In spring, land touched by humans is mud. As the snow melts at our new house, I watch the driveway's top migrate toward our parking area below. Winter-melt carries earth chunks, carving deep ruts in our driveway that I fill in each year, and watch as the spring snow carries the fill away. Until breakup is over, we do not drive to our new house. My boot prints are evident in the driveway, and I listen to my suction-cup walk in the thick mud. The plywood floors at the new house are littered with mud dust.
We are clearing trails for moose, other wildlife and our family, selectively cutting individual trees, and then recutting the tree-littered trails with each big storm. We lose the trails, we cut, we re-find the trails. It storms again and we lose the trails. Green trees pull up at their roots and tip over. And we burn. The stumps rot and their nutrients ease back into the land. The beetles will leave. Young trees will snap as their elders crush them, and we will wish we'd cut the old dead trees which we'd planned to fell, but didn't. There are too many. We will move saplings that grow densely in our old potato fields into our former forest and, for a while, we will cage young birches from the moose, and the moose will knock the fences down. I will grow old on this land.
WATER
Algae's first bloom
Along the dirt driveway
Above our silver culvert
Sunlight is bad
In a place once dark
Maybe it's just change
It surprised us when the tiny pool in our almost-stream filled with algae. A twisted ribbon of water seeps out from a thick alder patch and runs through the former forested land. We cleared enough trees that our pool now lies in sunlight. Sun on the stream caused an ugly skin of algae to bloom. Each year we clear the area around the stream of the winter's debris and I imagine resting on a not-yet built bench at the pool's edge. My children and I carefully replace an erratic path of rocks and log rounds across the stream. My young daughter floats handfuls of sawdust from our sawmill into the stream and watches as swirls of sawdust pass through the culvert and vanish. She runs to the sawmill for another handful and, I think, she never notices that a dead forest surrounds her.

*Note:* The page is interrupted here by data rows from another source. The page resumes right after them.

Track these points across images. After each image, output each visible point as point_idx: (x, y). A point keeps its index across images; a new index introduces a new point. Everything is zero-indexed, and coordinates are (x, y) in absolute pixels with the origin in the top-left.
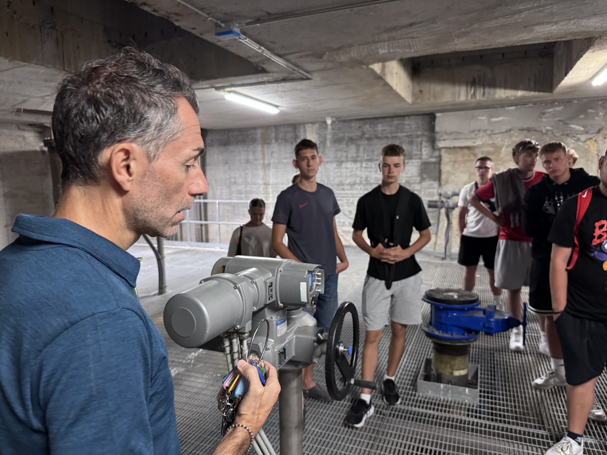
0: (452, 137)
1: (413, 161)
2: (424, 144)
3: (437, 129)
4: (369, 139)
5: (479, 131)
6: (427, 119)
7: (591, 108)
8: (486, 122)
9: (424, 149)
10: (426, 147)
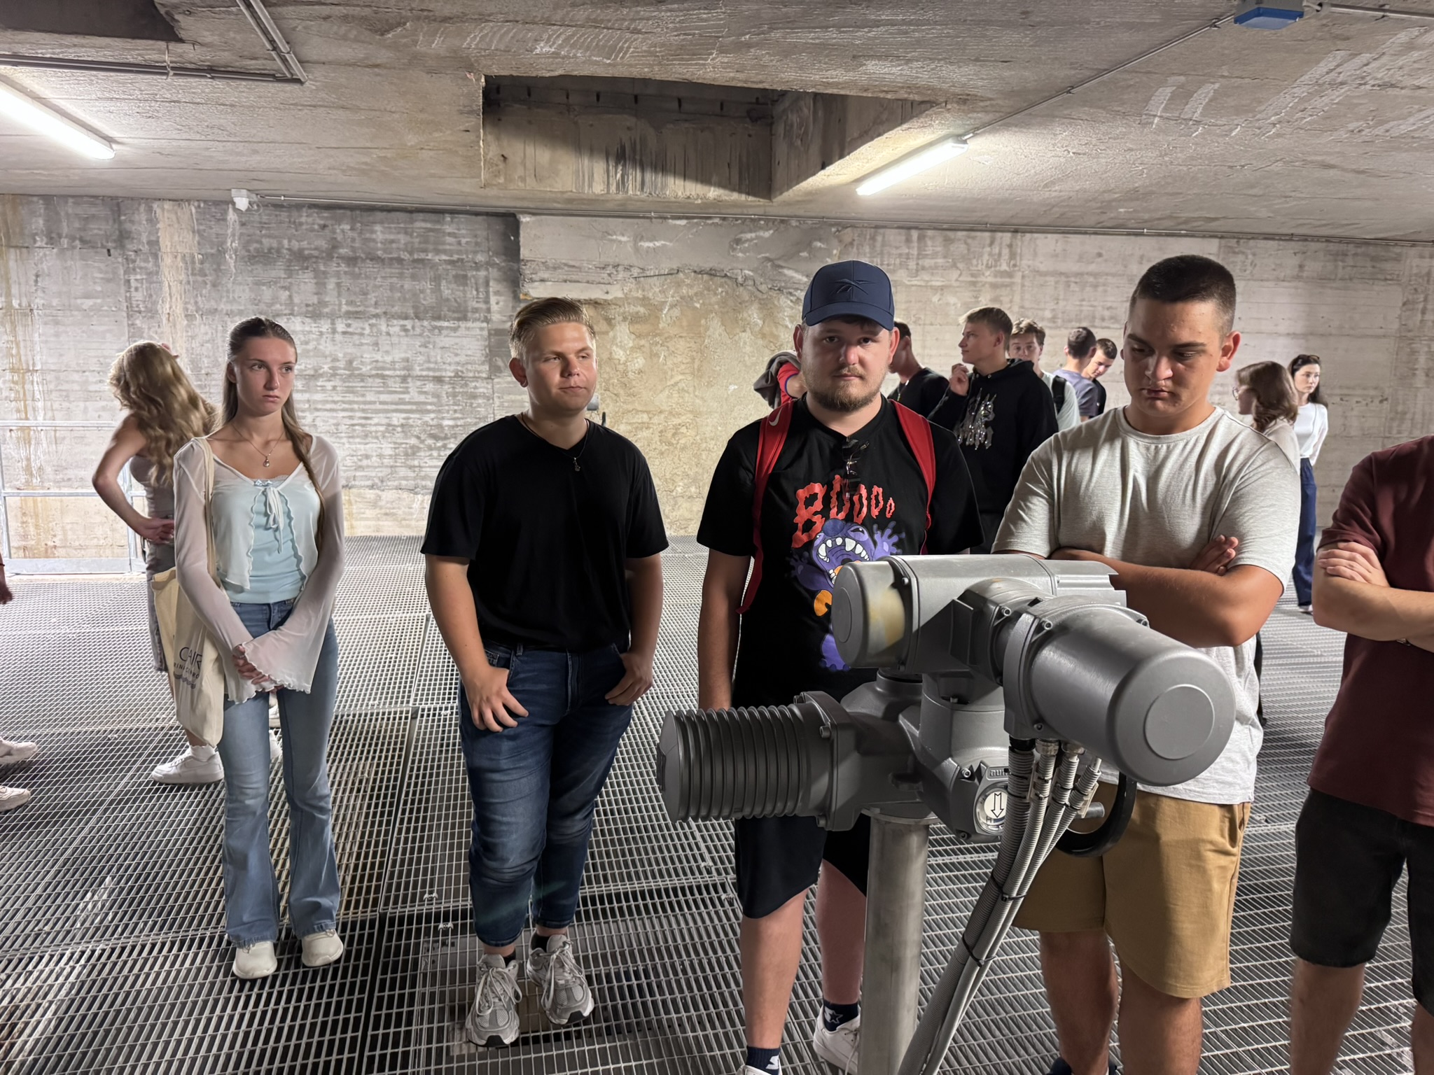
0: (560, 274)
1: (470, 324)
2: (494, 286)
3: (524, 253)
4: (352, 261)
5: (616, 266)
6: (498, 226)
7: (820, 240)
8: (629, 248)
9: (493, 299)
10: (497, 293)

A Midwestern friend who flew from Anchorage to Homer asked the name of the sea of rust colored trees covering the Kenai Peninsula. Sometimes I forget it's not just the dead trees and me; it is all of us, and it is big and we are coping as though we are alone. I know that I must keep my eyes close to the ground. If I look up, the dead forest overwhelms me. My ribbon stream is an oasis. Kachemak Bay is an oasis. I try to imagine how this change could be good.